Large Model Agents (LLM Agents) are accelerating from the "chatting" phase to the continuous decision-making stage of "doing tasks." However, how to efficiently manage an agent's external capabilities has become a new challenge facing the entire industry. Recently, a research team from The Chinese University of Hong Kong proposed a dynamic skill lifecycle management framework called "SLIM" in a paper titled "Dynamic Skill Lifecycle Management for Agentic Reinforcement Learning." This innovative achievement breaks the previous industry trend of blindly "stacking skills" and provides a new approach to solving complex tasks in both physical and virtual worlds.

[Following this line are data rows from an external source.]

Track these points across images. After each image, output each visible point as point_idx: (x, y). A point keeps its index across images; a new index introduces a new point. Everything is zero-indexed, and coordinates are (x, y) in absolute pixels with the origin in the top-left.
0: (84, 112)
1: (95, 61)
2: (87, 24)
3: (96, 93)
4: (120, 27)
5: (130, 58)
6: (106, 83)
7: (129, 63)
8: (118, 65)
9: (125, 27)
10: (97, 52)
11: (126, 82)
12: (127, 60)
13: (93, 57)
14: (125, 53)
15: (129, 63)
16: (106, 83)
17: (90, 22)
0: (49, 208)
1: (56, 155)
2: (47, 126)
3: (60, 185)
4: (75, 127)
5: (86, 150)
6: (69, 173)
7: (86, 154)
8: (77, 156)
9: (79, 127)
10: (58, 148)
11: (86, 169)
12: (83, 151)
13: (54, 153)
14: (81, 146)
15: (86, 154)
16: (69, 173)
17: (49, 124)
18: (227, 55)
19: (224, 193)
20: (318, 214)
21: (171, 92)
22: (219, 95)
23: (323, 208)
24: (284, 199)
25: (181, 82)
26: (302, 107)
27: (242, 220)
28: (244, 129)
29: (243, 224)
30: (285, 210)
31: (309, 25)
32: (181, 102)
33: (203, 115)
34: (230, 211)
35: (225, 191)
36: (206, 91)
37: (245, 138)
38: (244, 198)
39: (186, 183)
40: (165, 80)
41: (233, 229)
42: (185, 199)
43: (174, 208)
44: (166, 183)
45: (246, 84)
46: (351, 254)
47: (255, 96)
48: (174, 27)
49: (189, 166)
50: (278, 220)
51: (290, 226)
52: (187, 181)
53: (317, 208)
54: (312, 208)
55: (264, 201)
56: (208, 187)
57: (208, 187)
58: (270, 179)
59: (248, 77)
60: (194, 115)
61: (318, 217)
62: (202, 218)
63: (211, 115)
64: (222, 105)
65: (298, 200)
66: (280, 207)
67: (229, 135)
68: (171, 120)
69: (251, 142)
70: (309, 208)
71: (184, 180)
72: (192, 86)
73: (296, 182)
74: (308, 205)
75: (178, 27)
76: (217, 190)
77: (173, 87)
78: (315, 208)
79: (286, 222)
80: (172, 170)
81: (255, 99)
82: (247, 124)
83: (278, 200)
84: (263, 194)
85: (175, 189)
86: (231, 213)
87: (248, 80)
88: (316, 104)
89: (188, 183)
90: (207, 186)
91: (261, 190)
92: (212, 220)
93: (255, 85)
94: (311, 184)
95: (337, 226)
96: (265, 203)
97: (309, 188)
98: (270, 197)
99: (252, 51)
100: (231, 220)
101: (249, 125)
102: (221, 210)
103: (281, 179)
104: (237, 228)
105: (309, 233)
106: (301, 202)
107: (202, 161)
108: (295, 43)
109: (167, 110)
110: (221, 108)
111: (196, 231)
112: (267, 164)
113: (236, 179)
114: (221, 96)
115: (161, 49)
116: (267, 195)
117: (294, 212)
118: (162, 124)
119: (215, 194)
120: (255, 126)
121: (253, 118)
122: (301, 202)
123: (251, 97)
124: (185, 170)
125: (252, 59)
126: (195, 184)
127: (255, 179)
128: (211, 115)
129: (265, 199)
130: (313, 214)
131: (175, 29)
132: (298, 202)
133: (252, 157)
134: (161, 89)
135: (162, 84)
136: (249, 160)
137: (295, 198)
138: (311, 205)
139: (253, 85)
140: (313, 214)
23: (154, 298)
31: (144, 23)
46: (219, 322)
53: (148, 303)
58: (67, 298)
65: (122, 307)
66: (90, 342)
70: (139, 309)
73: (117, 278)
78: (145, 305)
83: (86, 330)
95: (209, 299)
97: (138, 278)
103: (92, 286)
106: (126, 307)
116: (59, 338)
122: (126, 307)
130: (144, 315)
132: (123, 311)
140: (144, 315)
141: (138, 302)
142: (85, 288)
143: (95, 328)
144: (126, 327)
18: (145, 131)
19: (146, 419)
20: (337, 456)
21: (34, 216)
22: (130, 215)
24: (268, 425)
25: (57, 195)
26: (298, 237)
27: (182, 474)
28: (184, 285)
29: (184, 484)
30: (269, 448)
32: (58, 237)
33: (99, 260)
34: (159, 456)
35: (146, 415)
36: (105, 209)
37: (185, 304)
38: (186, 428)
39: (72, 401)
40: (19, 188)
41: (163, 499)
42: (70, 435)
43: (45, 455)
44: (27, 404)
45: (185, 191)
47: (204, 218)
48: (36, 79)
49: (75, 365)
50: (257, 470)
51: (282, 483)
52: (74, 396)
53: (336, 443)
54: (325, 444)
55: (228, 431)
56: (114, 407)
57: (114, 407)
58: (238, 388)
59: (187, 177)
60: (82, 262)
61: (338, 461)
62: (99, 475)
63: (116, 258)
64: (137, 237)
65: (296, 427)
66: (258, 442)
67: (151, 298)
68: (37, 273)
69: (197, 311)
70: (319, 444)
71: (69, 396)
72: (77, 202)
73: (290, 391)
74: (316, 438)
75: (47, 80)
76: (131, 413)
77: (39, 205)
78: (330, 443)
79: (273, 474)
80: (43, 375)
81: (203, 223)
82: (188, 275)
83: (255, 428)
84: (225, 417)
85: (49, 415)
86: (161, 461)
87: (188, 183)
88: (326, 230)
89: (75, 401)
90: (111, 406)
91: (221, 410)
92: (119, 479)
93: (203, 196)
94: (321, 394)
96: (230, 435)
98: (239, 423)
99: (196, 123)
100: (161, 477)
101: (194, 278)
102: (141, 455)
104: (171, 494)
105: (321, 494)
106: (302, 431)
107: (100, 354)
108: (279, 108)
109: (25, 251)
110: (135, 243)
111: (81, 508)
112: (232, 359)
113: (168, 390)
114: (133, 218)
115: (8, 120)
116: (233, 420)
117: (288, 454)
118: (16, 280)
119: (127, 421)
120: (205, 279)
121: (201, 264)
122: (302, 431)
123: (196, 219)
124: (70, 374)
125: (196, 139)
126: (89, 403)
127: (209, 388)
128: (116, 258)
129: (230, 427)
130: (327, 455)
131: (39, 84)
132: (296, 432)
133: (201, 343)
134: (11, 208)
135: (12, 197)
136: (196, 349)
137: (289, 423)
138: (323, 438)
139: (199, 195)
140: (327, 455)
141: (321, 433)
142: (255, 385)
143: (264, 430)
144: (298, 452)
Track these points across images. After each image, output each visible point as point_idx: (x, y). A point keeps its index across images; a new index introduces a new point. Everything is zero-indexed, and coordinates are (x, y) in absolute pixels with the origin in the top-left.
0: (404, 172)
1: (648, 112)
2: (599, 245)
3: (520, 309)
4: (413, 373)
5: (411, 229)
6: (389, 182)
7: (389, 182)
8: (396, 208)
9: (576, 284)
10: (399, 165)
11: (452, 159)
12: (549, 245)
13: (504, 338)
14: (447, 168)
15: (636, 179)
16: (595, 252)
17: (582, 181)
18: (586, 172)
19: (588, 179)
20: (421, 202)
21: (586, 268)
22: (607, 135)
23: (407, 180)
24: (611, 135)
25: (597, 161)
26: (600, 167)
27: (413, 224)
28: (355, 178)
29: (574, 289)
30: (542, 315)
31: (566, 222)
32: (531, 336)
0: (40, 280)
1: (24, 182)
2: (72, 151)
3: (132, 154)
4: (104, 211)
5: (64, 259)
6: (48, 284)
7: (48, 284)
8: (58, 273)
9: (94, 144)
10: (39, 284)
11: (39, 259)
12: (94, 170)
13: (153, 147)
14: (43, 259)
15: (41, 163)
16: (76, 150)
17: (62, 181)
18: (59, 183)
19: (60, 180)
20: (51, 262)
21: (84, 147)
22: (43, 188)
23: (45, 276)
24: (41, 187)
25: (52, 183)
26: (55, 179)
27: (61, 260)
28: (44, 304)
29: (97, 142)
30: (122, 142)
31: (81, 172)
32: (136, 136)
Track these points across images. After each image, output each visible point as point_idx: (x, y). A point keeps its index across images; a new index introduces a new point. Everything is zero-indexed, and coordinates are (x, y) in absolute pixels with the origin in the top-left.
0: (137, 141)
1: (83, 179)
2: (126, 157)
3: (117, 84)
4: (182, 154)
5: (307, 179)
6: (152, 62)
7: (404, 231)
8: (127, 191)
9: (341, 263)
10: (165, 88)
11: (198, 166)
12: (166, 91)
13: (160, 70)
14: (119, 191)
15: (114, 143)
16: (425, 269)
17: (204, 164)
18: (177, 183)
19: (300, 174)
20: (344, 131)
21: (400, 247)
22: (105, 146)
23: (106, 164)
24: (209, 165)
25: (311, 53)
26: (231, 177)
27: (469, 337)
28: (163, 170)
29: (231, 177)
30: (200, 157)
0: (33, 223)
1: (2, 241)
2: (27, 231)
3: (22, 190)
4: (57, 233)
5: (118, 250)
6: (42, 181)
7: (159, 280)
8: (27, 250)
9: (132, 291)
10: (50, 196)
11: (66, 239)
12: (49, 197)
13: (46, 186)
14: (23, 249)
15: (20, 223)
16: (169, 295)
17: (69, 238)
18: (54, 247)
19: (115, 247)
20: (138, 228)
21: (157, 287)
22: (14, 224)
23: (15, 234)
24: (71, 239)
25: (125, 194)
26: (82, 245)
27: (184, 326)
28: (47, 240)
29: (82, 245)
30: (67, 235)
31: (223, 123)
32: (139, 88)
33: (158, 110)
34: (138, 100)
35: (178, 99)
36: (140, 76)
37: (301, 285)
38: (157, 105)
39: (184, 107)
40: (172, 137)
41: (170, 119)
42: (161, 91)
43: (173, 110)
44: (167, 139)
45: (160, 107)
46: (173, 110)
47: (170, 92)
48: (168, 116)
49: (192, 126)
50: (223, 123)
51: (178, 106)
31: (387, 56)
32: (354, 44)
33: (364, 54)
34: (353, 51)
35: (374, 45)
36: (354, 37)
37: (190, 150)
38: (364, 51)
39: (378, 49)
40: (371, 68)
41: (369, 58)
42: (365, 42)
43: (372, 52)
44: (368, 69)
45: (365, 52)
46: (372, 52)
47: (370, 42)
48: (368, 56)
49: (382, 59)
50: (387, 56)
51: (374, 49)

In complex long-tail scenarios such as web searching, automated office work, and embodied robots, agents often need to call external skills to handle error-prone and long-tail steps. However, traditional methods either tend to accumulate skills continuously, leading to increased retrieval noise and context interference; or pursue "zero-skill reasoning," trying to force all capabilities into model parameters, thus losing local but critical abilities. To address this issue, the SLIM framework treats external skills as a dynamic capability system with a lifecycle, allowing the model to autonomously decide on the retention, removal, or expansion of external skills during the reinforcement learning training process.
SLIM's basic operation mechanism is a sophisticated closed-loop cycle. During the training phase, the system precisely retrieves general or task-specific skills based on the current state and updates the agent's decision policy using the GRPO algorithm. Subsequently, the system performs a unique "leave-one-skill-out" skill audit: by temporarily disabling a specific skill to evaluate its marginal external contribution. If performance significantly declines after disabling, the skill is "retained" (Retain); if its contribution remains consistently low, it means the model has absorbed the ability or it causes interference, so the skill is "retired" (Retire). For continuously failing new scenarios, the system uses the "expand" (Expand) mechanism to summarize and supplement new skills from failure cases.

Experimental results show that this framework outperforms existing best comparison methods by an average of 7.1 percentage points. In more action-oriented and complex ALFWorld home environment tasks, SLIM achieved an 87.5% success rate through concise and efficient external skill management, far exceeding the baseline method SkillRL's 75.0%. In more information-retrieval and reasoning-oriented SearchQA tasks, SLIM also demonstrated strong competitiveness and validated the technical path of the model being able to internalize some search strategies.
Industry analysts point out that the core value of SLIM lies in elevating the external skill library from a fixed auxiliary tool to a training object that can be optimized in synergy with the strategy. It not only clarifies at the technical level which capabilities should be written into the model and which should remain external, but also enables large model agents to learn when to seek external support in complex and changing environments. This dynamic capability management paradigm undoubtedly lays a solid theoretical and engineering foundation for the next stage of embodied intelligence and large model agents moving toward large-scale industrial applications.